### Why do this problem?

This
problem begins with a simple paper fold, which leads to an
elegant result. Learners need to estimate lengths and work
accurately to construct and measure lines. Once they have made a
conjecture it can be justified with geometrical arguments using
angles and ratio. To prove the results knowledge of similar
triangles is needed, but the problem could equally well be used as
an introduction to the idea of similarity.

### Possible approach

Start by giving everyone a square of paper which they can fold
according to the diagrams. Encourage them to measure as accurately
as possible the two sections of the diagonal which are formed.
Collect together some measurements and ask what the learners
notice. What do they think would happen with squares of different
sizes? In order to collect a lot of data in a short space of time,
small groups could create different sized squares and construct the
lines and measure them, sharing the results within their
group.

Once a pattern has emerged bring the class together and ask
what they have found. Some learners will be convinced that the
relationship will always hold because they have tried it with lots
of examples, so there is a good opportunity to discuss the
distinction between demonstration and mathematical proof.

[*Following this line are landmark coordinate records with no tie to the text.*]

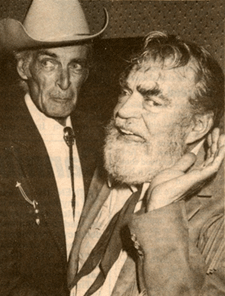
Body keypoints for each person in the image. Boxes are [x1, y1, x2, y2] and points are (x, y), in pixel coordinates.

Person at [67, 32, 225, 295]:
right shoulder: (118, 158)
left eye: (152, 101)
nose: (122, 112)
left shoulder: (218, 209)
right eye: (126, 92)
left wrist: (162, 210)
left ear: (197, 125)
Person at [0, 0, 108, 295]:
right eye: (49, 63)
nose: (64, 82)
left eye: (75, 65)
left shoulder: (100, 139)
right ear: (24, 67)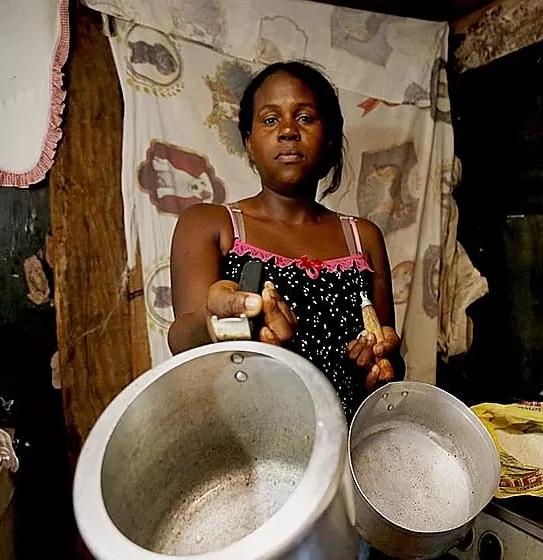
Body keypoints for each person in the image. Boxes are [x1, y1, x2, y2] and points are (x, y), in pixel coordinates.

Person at [168, 61, 403, 420]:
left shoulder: (362, 237)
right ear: (249, 142)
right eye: (270, 119)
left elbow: (389, 360)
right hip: (250, 439)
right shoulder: (211, 224)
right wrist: (224, 320)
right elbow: (181, 340)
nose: (289, 130)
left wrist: (379, 362)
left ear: (328, 138)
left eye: (305, 118)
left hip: (347, 439)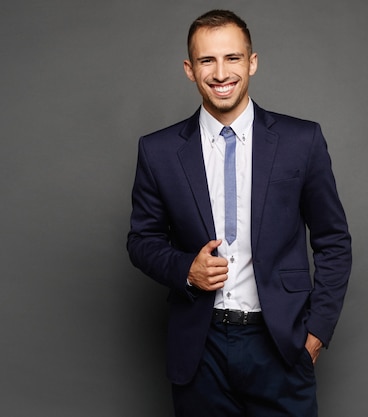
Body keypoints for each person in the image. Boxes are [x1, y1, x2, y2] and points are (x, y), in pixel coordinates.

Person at [127, 9, 352, 417]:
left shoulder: (301, 140)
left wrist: (316, 332)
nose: (220, 72)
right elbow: (141, 241)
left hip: (280, 343)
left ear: (252, 62)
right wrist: (185, 269)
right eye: (206, 60)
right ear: (189, 70)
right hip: (200, 347)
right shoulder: (158, 151)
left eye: (231, 58)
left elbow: (333, 241)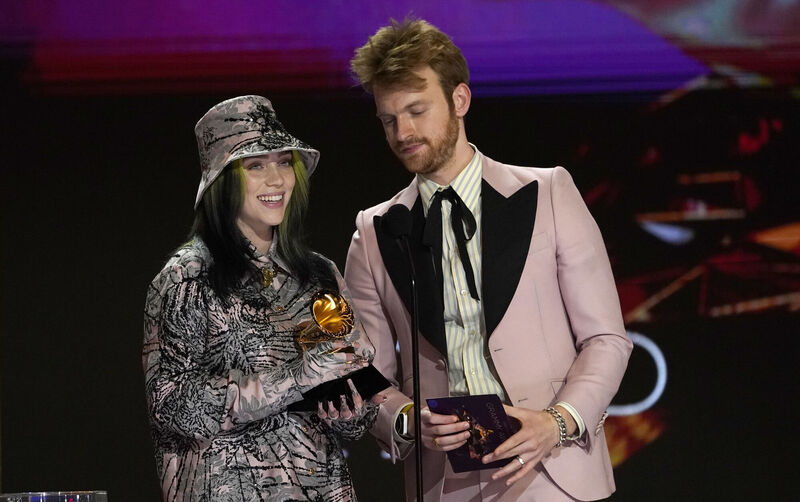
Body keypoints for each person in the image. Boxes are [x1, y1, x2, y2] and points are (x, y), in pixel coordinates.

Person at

In order to justify formally what they have noticed, learners
might find it useful to discuss what they know to be true, and what
a convincing argument shows to be true. This might be for example
that certain angles are equal.

Once pairs of equal angles are identified a route to a proof
becomes clearer.

The last part of the question asks about other quadrilaterals. Some
learners will be secure enough in the proof for squares to attempt
to prove or disprove the cases for other quadrilaterals straight
away without the need for accurate diagrams or folding.

### Key questions

What does it look like the folds are doing to the lines?

How could you verify what you think is true?

What other mathematics do you know that might be useful
here?

Does this work for other quadrilaterals?

### Possible extension

The problem

Take
a Square II builds on these ideas and extends them to different
fractions of the line.

### Possible support

The problem

Two
Ladders could be used to investigate similar triangles.